To the Editor: Neuroacanthocytosis, also known as choreoacanthocytosis, denotes a heterogeneous group of diseases that are characterized by CNS abnormalities in association with blood dyscrasia (1, 2).
Neuroacanthocytosis is a rare movement disorder marked by progressive muscle weakness and atrophy, progressive cognitive loss, chorea, and acanthocytosis (spiked RBCs). Other symptoms may include facial and vocal tics, uncontrolled muscle movement, progressive gait instability, seizures, self-injury of the tongue and lips, and changes in personality (3). It is associated with atrophy and neuronal loss within substructures of the basal ganglia, particularly within the caudate nuclei, the putamen, and the globus pallidus (4, 5).
The disorder may be confirmed by tests demonstrating over 15% of RBCs with acanthocytes or abnormal circulating RBCs that have thorny projections. In addition to RBC acanthocytes, creatine phosphokinase and serum transaminases can be markedly elevated (6).
This disease has been reported in several ethnic groups, but epidemiological data are insufficient to report prevalences. This neurodegenerative disorder is usually inherited as an autosomal recessive trait linked to chromosome 9q21 (7). Symptoms typically become apparent between the ages of 25 to 45 years. Disease progression is poorly understood, and no cure exists. Reported causes of death include the following: emaciation due to progressive weakness, dysphagia, and tracheobronchial aspiration (8).
Ms. A was a 33-year-old woman who was admitted to the general medical hospital for rhabdomyolysis. She had been diagnosed with neuroacanthocytosis 4 years earlier in a university setting. She had continuous, uncontrolled, and rapid involuntary movements; a heart rate of 132 bpm; a WBC count of 13.1/mm3; and a creatine phosphokinase level of 35673 U/liter. She arrived at the hospital taking 5 mg t.i.d. of diazepam, 0.5 mg t.i.d. of benztropine mesylate, and 0.5 mg of haloperidol, as needed for agitation.

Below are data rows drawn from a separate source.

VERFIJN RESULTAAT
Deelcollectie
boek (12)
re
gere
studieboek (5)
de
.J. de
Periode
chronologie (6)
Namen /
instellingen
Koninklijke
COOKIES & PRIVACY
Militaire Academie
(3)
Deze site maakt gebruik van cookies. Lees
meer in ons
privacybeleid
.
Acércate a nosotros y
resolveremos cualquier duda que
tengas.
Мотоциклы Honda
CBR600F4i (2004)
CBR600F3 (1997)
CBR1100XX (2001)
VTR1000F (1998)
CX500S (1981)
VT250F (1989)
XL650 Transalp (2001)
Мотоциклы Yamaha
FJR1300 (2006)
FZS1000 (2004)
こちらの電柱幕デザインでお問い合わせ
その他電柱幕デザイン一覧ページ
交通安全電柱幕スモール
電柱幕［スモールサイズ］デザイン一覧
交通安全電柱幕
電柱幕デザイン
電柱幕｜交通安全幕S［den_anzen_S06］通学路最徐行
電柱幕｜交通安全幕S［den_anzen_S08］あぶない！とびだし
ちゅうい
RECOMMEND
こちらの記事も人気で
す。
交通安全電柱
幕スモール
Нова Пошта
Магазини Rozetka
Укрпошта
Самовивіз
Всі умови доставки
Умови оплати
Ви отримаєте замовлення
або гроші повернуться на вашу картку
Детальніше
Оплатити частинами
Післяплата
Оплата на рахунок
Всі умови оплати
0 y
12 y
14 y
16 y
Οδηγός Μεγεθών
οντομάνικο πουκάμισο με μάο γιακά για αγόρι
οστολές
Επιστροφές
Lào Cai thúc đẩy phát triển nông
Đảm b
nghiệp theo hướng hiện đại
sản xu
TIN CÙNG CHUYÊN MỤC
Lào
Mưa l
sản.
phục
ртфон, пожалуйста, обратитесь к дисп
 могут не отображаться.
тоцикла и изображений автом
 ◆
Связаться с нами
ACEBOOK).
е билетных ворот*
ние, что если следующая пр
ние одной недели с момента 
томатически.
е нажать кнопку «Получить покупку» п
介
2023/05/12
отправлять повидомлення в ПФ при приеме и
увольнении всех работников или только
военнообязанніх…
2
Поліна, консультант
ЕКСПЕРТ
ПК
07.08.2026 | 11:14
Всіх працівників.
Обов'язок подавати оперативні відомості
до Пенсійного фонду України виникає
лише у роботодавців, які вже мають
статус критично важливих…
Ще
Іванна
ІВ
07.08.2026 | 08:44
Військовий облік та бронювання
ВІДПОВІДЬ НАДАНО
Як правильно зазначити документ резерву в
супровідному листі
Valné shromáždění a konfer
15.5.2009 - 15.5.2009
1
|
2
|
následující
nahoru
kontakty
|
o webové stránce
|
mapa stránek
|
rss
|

We recommended that she be placed into an intensive care unit and intubated. Molindone hydrochloride, 50 mg t.i.d., was introduced; diazepam, benztropine mesylate, and haloperidol were discontinued. After 5 days of taking propofol and with ventilator support, Ms. A’s creatine phosphokinase level had fallen to 911 U/liter. Ms. A was extubated on day 8 when her creatine phosphokinase level was 876 U/liter. On day 9, the molindone hydrochloride was titrated to 100 mg t.i.d. On day 11, divalproex sodium, 250 mg t.i.d., was introduced. Upon discharge on day 14, Ms. A’s creatine phosphokinase level was 794 U/liter.
The combination of molindone and divalproex was effective in reducing her extreme involuntary movements. Ms. A was calm, alert, aware, conversant, and oriented to the clinical setting, her age, the month, and the year. She regained some level of independent function in her upper extremities and was able to ambulate on a treadmill for brief periods. Upon discharge, her parents took her to their home.
Treatment for this disorder is symptomatic and supportive. Maintenance of proper nutrition is a challenge. A feeding tube may be needed for some patients as the disorder progresses. Antipsychotic drugs can provide stage-dependent relief from chorea and tics. Benzodiazepines may be used to reduce anxiety and diminish the intensity of movement disorders.
Neuroacanthocytosis is a progressive disease. It is usually fatal, the result of symptoms that contribute to pneumonia, cardiomyopathy, and nutritional deficiencies. Life expectancy following the onset of moderate symptoms is typically 5–10 years. However, the life span may be near normal for patients with no prominent neurological or cardiac complications (9).